When you reach the line containing "-38,7 +38,7 @@", repeat it and every line after it exactly, stopping only at the end of the listing.
Record set START
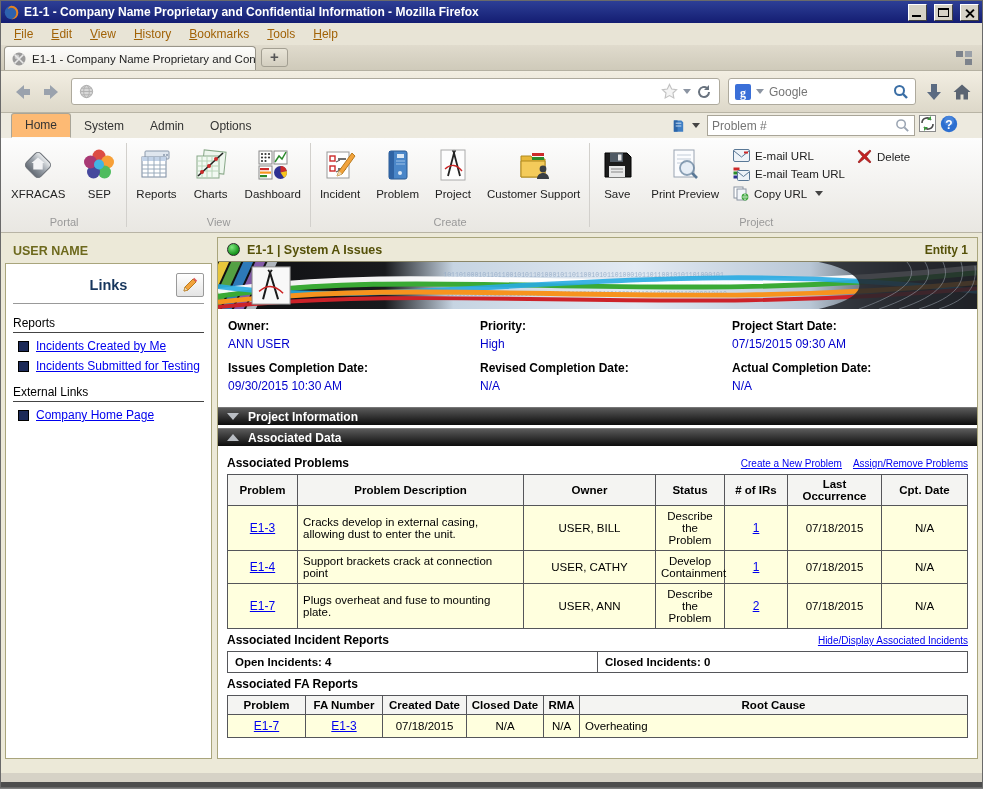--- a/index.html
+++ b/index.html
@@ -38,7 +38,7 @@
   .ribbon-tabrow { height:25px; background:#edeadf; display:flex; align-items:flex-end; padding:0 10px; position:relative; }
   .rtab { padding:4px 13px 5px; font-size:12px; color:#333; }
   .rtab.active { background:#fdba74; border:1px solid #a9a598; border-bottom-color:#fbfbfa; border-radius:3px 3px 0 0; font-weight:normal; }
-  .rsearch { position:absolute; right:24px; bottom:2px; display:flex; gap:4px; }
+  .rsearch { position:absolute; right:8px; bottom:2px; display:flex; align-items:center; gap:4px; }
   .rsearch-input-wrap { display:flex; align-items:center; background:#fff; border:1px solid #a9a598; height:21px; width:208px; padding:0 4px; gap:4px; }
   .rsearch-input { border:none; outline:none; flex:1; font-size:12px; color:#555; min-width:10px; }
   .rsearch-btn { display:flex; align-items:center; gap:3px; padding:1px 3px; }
Record set END
Answer below:
@@ -38,7 +38,7 @@
   .ribbon-tabrow { height:25px; background:#edeadf; display:flex; align-items:flex-end; padding:0 10px; position:relative; }
   .rtab { padding:4px 13px 5px; font-size:12px; color:#333; }
   .rtab.active { background:#fdba74; border:1px solid #a9a598; border-bottom-color:#fbfbfa; border-radius:3px 3px 0 0; font-weight:normal; }
-  .rsearch { position:absolute; right:24px; bottom:2px; display:flex; gap:4px; }
+  .rsearch { position:absolute; right:8px; bottom:2px; display:flex; align-items:center; gap:4px; }
   .rsearch-input-wrap { display:flex; align-items:center; background:#fff; border:1px solid #a9a598; height:21px; width:208px; padding:0 4px; gap:4px; }
   .rsearch-input { border:none; outline:none; flex:1; font-size:12px; color:#555; min-width:10px; }
   .rsearch-btn { display:flex; align-items:center; gap:3px; padding:1px 3px; }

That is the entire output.